Well, the whole bank fiasco is like Big Brother over here. Even if you're trying to avoid it, you can't. Everyone is talking about it. So I guess I felt I had to look into it and see what was going on. Yesterday morning, where I am, the local banks almost collapsed. Completely. That would have left most of the people in the country with little to no money. Even if they'd had loads to start with. Many people here don't seem to have realised how close that was to happening yesterday. The Government intervened and guaranteed everything sitting in those banks (although now a whole bunch of hard working average Joes don't realise that many of the banks here are actually owned by foreign banks and those aren't guaranteed in the slightest).

Had it happened, it's hard to know what the fallout would have been. Rioting? Looting? Quite possibly. It effectively would have been the collapse of society here. At least for a time.

So is it self-destructive for me to sit here laughing my ass off at the whole thing?

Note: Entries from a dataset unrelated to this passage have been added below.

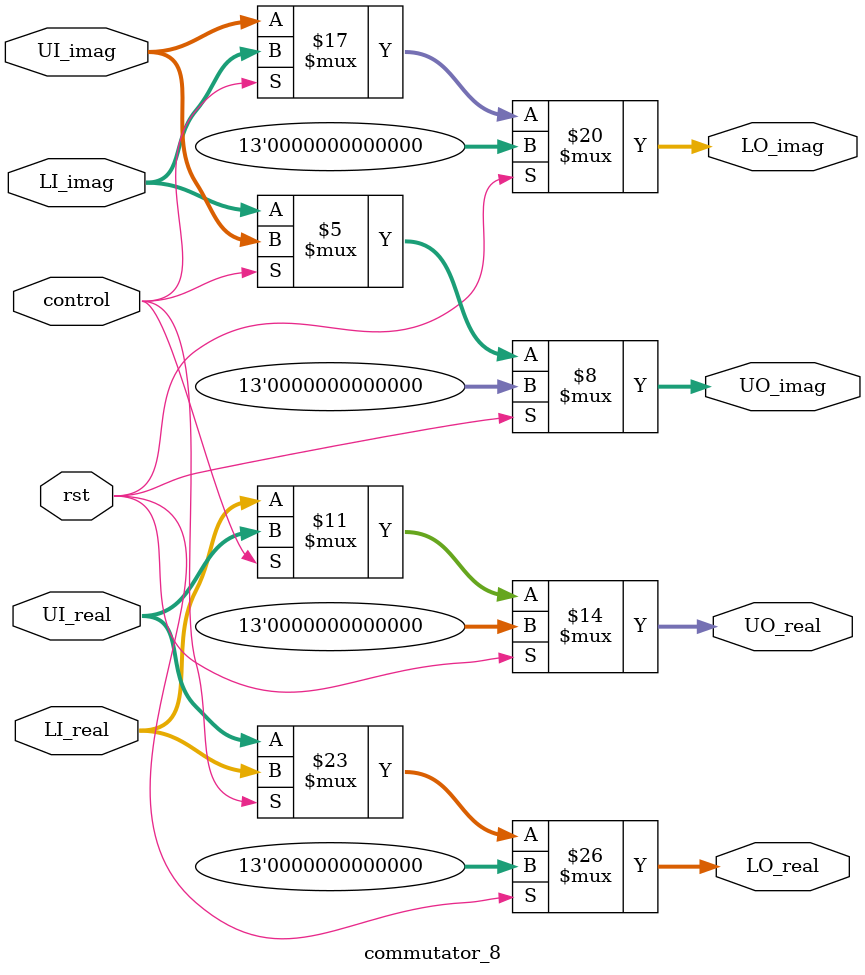
<source format=v>
`timescale 1ns / 1ps
module commutator_8(rst, control, LI_real, LI_imag, UI_real, UI_imag, LO_real, LO_imag, UO_real, UO_imag);
//input clk;
input rst;
input control;
input signed [12:0] LI_real, LI_imag;
input signed [12:0] UI_real, UI_imag;
output reg signed [12:0] LO_real, LO_imag;
output reg signed [12:0] UO_real, UO_imag;

always @(*)
begin
    if(rst == 1'b1)
    begin
        LO_real = 13'b0;
        LO_imag = 13'b0;
        UO_real = 13'b0;
        UO_imag = 13'b0;
    end
    else
    begin
        if(control==0) // switch
        begin
            LO_real <= UI_real;
            LO_imag <= UI_imag;
            
            UO_real <= LI_real;
            UO_imag <= LI_imag;
        end
        else
        begin
            LO_real <= LI_real;
            LO_imag <= LI_imag;
            
            UO_real <= UI_real;
            UO_imag <= UI_imag;
        end
    end
end


 
endmodule

</source>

Yeah, I guess it is. But then I think - this world is completely messed up. We live in a sham of a democracy that only serves the interests of big business, driven by greed and nothing but greed. A huge percentage of everyday people here know it's messed up and yet they are too busy living their lives, paying their mortgages, trying to keep their jobs, raising their children, worrying about the next paycheck or just watching reality tv shows to be able to do anything about it. But they know. So many people know, even as they sleep through their day, that the way things are run right now just isn't working.

And that leaves me thinking that maybe a complete collapse would have woken people up. Maybe it would have led to a fresh start. A new society.

By getting bailed out, it only serves to maintain the status quo and there is a powerful minority that wants nothing more than for us to all stay asleep.